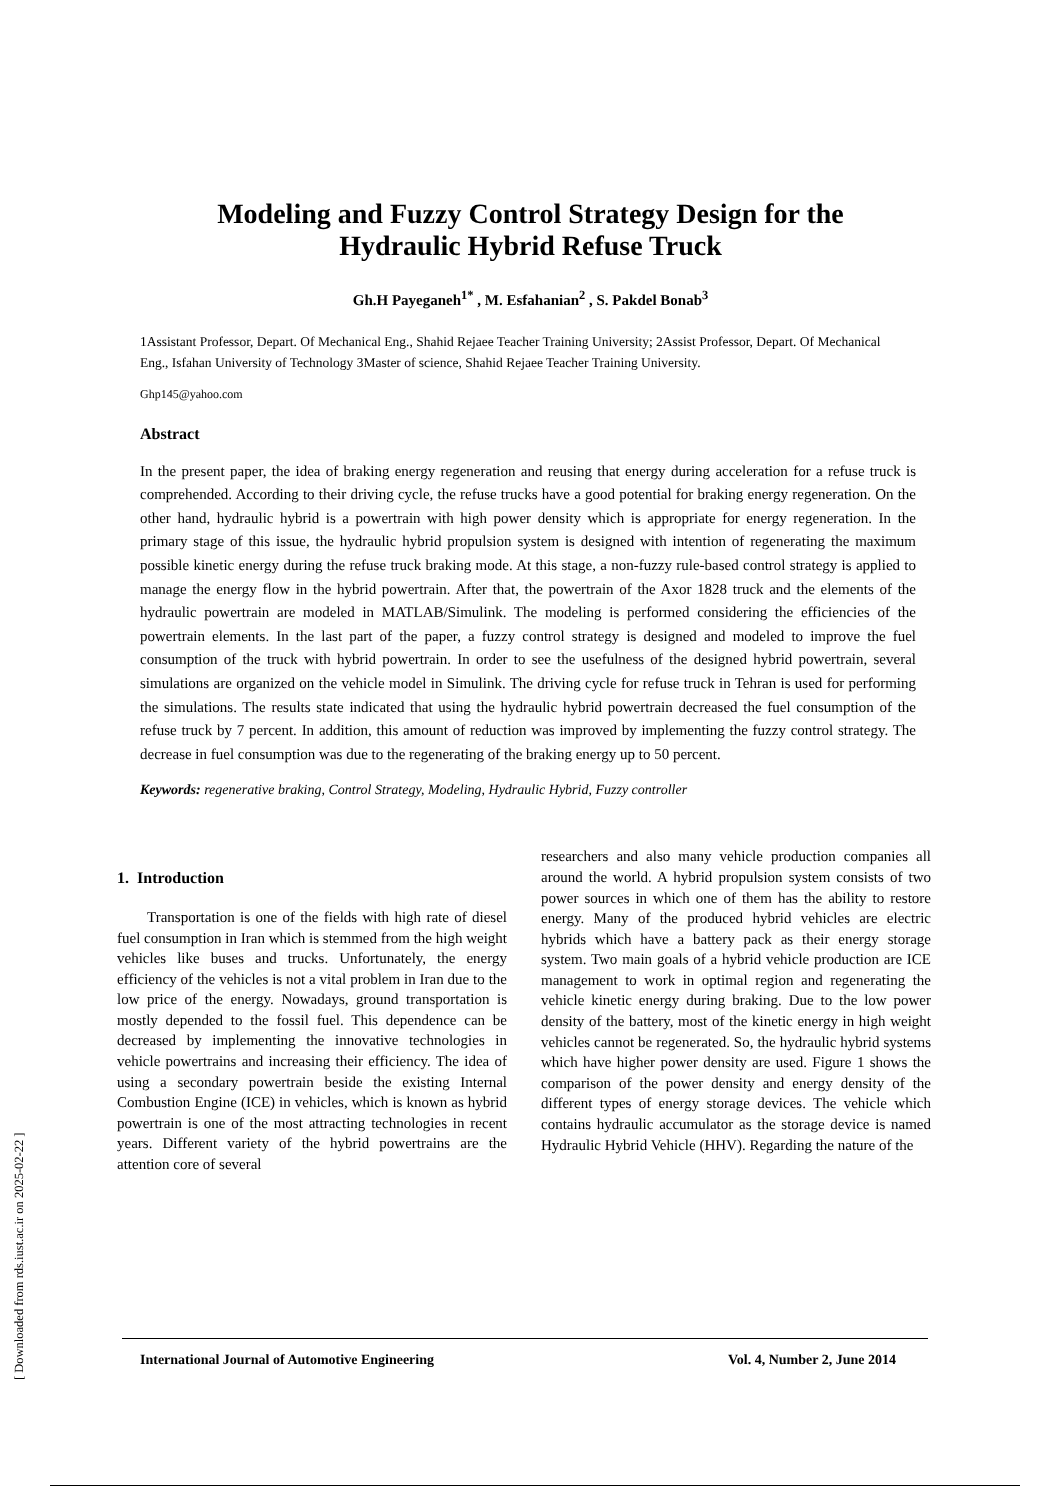Modeling and Fuzzy Control Strategy Design for the
Hydraulic Hybrid Refuse Truck
Gh.H Payeganeh<sup>1*</sup> , M. Esfahanian<sup>2</sup> , S. Pakdel Bonab<sup>3</sup>
1Assistant Professor, Depart. Of Mechanical Eng., Shahid Rejaee Teacher Training University; 2Assist Professor, Depart. Of Mechanical Eng., Isfahan University of Technology 3Master of science, Shahid Rejaee Teacher Training University.
Ghp145@yahoo.com
Abstract
In the present paper, the idea of braking energy regeneration and reusing that energy during acceleration for a refuse truck is comprehended. According to their driving cycle, the refuse trucks have a good potential for braking energy regeneration. On the other hand, hydraulic hybrid is a powertrain with high power density which is appropriate for energy regeneration. In the primary stage of this issue, the hydraulic hybrid propulsion system is designed with intention of regenerating the maximum possible kinetic energy during the refuse truck braking mode. At this stage, a non-fuzzy rule-based control strategy is applied to manage the energy flow in the hybrid powertrain. After that, the powertrain of the Axor 1828 truck and the elements of the hydraulic powertrain are modeled in MATLAB/Simulink. The modeling is performed considering the efficiencies of the powertrain elements. In the last part of the paper, a fuzzy control strategy is designed and modeled to improve the fuel consumption of the truck with hybrid powertrain. In order to see the usefulness of the designed hybrid powertrain, several simulations are organized on the vehicle model in Simulink. The driving cycle for refuse truck in Tehran is used for performing the simulations. The results state indicated that using the hydraulic hybrid powertrain decreased the fuel consumption of the refuse truck by 7 percent. In addition, this amount of reduction was improved by implementing the fuzzy control strategy. The decrease in fuel consumption was due to the regenerating of the braking energy up to 50 percent.
Keywords: regenerative braking, Control Strategy, Modeling, Hydraulic Hybrid, Fuzzy controller
1. Introduction
Transportation is one of the fields with high rate of diesel fuel consumption in Iran which is stemmed from the high weight vehicles like buses and trucks. Unfortunately, the energy efficiency of the vehicles is not a vital problem in Iran due to the low price of the energy. Nowadays, ground transportation is mostly depended to the fossil fuel. This dependence can be decreased by implementing the innovative technologies in vehicle powertrains and increasing their efficiency. The idea of using a secondary powertrain beside the existing Internal Combustion Engine (ICE) in vehicles, which is known as hybrid powertrain is one of the most attracting technologies in recent years. Different variety of the hybrid powertrains are the attention core of several
researchers and also many vehicle production companies all around the world. A hybrid propulsion system consists of two power sources in which one of them has the ability to restore energy. Many of the produced hybrid vehicles are electric hybrids which have a battery pack as their energy storage system. Two main goals of a hybrid vehicle production are ICE management to work in optimal region and regenerating the vehicle kinetic energy during braking. Due to the low power density of the battery, most of the kinetic energy in high weight vehicles cannot be regenerated. So, the hydraulic hybrid systems which have higher power density are used. Figure 1 shows the comparison of the power density and energy density of the different types of energy storage devices. The vehicle which contains hydraulic accumulator as the storage device is named Hydraulic Hybrid Vehicle (HHV). Regarding the nature of the
International Journal of Automotive Engineering Vol. 4, Number 2, June 2014
[ Downloaded from rds.iust.ac.ir on 2025-02-22 ]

● ● ● ●

* _WHAT IS NEEDED_
Each line above should be printed again exactly, though the pictures should not be.

* _OUTPUT BELOW_
Modeling and Fuzzy Control Strategy Design for the
Hydraulic Hybrid Refuse Truck
Gh.H Payeganeh<sup>1*</sup> , M. Esfahanian<sup>2</sup> , S. Pakdel Bonab<sup>3</sup>
1Assistant Professor, Depart. Of Mechanical Eng., Shahid Rejaee Teacher Training University; 2Assist Professor, Depart. Of Mechanical Eng., Isfahan University of Technology 3Master of science, Shahid Rejaee Teacher Training University.
Ghp145@yahoo.com
Abstract
In the present paper, the idea of braking energy regeneration and reusing that energy during acceleration for a refuse truck is comprehended. According to their driving cycle, the refuse trucks have a good potential for braking energy regeneration. On the other hand, hydraulic hybrid is a powertrain with high power density which is appropriate for energy regeneration. In the primary stage of this issue, the hydraulic hybrid propulsion system is designed with intention of regenerating the maximum possible kinetic energy during the refuse truck braking mode. At this stage, a non-fuzzy rule-based control strategy is applied to manage the energy flow in the hybrid powertrain. After that, the powertrain of the Axor 1828 truck and the elements of the hydraulic powertrain are modeled in MATLAB/Simulink. The modeling is performed considering the efficiencies of the powertrain elements. In the last part of the paper, a fuzzy control strategy is designed and modeled to improve the fuel consumption of the truck with hybrid powertrain. In order to see the usefulness of the designed hybrid powertrain, several simulations are organized on the vehicle model in Simulink. The driving cycle for refuse truck in Tehran is used for performing the simulations. The results state indicated that using the hydraulic hybrid powertrain decreased the fuel consumption of the refuse truck by 7 percent. In addition, this amount of reduction was improved by implementing the fuzzy control strategy. The decrease in fuel consumption was due to the regenerating of the braking energy up to 50 percent.
Keywords: regenerative braking, Control Strategy, Modeling, Hydraulic Hybrid, Fuzzy controller
1. Introduction
Transportation is one of the fields with high rate of diesel fuel consumption in Iran which is stemmed from the high weight vehicles like buses and trucks. Unfortunately, the energy efficiency of the vehicles is not a vital problem in Iran due to the low price of the energy. Nowadays, ground transportation is mostly depended to the fossil fuel. This dependence can be decreased by implementing the innovative technologies in vehicle powertrains and increasing their efficiency. The idea of using a secondary powertrain beside the existing Internal Combustion Engine (ICE) in vehicles, which is known as hybrid powertrain is one of the most attracting technologies in recent years. Different variety of the hybrid powertrains are the attention core of several
researchers and also many vehicle production companies all around the world. A hybrid propulsion system consists of two power sources in which one of them has the ability to restore energy. Many of the produced hybrid vehicles are electric hybrids which have a battery pack as their energy storage system. Two main goals of a hybrid vehicle production are ICE management to work in optimal region and regenerating the vehicle kinetic energy during braking. Due to the low power density of the battery, most of the kinetic energy in high weight vehicles cannot be regenerated. So, the hydraulic hybrid systems which have higher power density are used. Figure 1 shows the comparison of the power density and energy density of the different types of energy storage devices. The vehicle which contains hydraulic accumulator as the storage device is named Hydraulic Hybrid Vehicle (HHV). Regarding the nature of the
International Journal of Automotive Engineering Vol. 4, Number 2, June 2014
[ Downloaded from rds.iust.ac.ir on 2025-02-22 ]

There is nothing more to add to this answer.